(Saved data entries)
=====

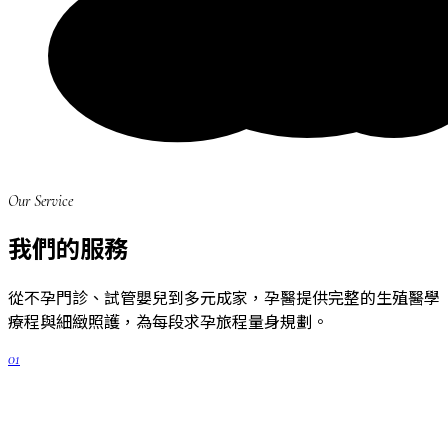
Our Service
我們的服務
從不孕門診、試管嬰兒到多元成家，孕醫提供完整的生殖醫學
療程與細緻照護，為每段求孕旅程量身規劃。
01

=====

§ JOB: Would you please repeat the entries above verbatim, excluding each picture?

§ RESPONSE TO THE TASK:
Our Service
我們的服務
從不孕門診、試管嬰兒到多元成家，孕醫提供完整的生殖醫學
療程與細緻照護，為每段求孕旅程量身規劃。
01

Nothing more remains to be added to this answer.